Task item:
Look through the entries below and extract exactly the lines from the one containing "Fajnie, że tak dużo pozytywnego" through the one containing "Theaterstücke die – genau wie seine Pro", ends included.
##### Dataset records
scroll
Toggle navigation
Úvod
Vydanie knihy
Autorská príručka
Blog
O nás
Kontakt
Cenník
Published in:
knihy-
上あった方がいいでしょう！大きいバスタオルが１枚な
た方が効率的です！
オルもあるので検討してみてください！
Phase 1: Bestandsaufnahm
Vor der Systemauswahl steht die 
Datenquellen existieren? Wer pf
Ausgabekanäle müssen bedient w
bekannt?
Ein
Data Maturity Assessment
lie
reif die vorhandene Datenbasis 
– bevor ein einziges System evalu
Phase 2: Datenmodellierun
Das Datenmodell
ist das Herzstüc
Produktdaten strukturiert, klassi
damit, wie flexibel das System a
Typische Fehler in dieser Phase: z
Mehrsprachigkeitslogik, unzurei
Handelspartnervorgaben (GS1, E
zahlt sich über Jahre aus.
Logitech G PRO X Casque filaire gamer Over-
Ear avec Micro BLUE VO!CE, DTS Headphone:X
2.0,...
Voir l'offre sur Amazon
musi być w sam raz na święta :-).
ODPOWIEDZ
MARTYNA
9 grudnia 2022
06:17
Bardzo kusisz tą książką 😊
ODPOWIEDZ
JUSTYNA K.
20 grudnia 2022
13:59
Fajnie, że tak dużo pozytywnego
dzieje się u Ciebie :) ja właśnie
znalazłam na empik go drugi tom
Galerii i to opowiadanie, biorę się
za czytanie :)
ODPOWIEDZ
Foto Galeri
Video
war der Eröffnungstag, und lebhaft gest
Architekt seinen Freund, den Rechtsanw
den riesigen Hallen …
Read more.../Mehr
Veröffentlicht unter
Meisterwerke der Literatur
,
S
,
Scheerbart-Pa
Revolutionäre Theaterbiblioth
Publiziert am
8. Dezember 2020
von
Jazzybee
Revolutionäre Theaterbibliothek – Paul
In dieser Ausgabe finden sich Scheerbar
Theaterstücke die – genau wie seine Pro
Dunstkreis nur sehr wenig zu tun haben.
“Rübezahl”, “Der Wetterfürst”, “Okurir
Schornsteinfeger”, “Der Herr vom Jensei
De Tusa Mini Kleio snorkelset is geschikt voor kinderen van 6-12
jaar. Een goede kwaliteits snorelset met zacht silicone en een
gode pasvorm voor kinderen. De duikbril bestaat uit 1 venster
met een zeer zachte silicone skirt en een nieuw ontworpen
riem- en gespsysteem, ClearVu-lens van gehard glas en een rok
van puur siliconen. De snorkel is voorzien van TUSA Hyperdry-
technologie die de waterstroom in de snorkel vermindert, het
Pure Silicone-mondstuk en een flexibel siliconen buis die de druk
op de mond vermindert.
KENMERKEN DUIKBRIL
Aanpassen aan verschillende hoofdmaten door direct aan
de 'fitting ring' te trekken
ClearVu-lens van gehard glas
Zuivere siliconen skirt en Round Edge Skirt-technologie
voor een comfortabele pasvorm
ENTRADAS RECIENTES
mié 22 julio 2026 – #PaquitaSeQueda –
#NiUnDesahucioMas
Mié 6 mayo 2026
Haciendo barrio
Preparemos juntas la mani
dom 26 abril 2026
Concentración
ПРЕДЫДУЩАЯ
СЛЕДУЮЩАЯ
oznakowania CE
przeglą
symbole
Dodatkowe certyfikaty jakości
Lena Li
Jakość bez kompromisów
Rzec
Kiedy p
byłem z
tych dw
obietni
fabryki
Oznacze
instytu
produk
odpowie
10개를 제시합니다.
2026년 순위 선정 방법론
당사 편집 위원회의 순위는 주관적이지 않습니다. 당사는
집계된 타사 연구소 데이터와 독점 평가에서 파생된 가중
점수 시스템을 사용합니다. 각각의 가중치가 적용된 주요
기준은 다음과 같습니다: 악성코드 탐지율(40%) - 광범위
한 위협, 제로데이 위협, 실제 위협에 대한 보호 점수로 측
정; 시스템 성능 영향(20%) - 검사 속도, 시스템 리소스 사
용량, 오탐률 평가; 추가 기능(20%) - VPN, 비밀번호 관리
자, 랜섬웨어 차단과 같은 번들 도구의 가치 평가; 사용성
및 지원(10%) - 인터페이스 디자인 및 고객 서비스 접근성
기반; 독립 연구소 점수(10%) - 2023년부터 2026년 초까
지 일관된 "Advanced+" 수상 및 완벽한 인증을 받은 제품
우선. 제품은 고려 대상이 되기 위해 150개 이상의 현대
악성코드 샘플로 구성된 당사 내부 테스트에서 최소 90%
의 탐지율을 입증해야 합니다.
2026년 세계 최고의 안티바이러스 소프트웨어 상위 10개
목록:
##########
Finished task:
Fajnie, że tak dużo pozytywnego
dzieje się u Ciebie :) ja właśnie
znalazłam na empik go drugi tom
Galerii i to opowiadanie, biorę się
za czytanie :)
ODPOWIEDZ
Foto Galeri
Video
war der Eröffnungstag, und lebhaft gest
Architekt seinen Freund, den Rechtsanw
den riesigen Hallen …
Read more.../Mehr
Veröffentlicht unter
Meisterwerke der Literatur
,
S
,
Scheerbart-Pa
Revolutionäre Theaterbiblioth
Publiziert am
8. Dezember 2020
von
Jazzybee
Revolutionäre Theaterbibliothek – Paul
In dieser Ausgabe finden sich Scheerbar
Theaterstücke die – genau wie seine Pro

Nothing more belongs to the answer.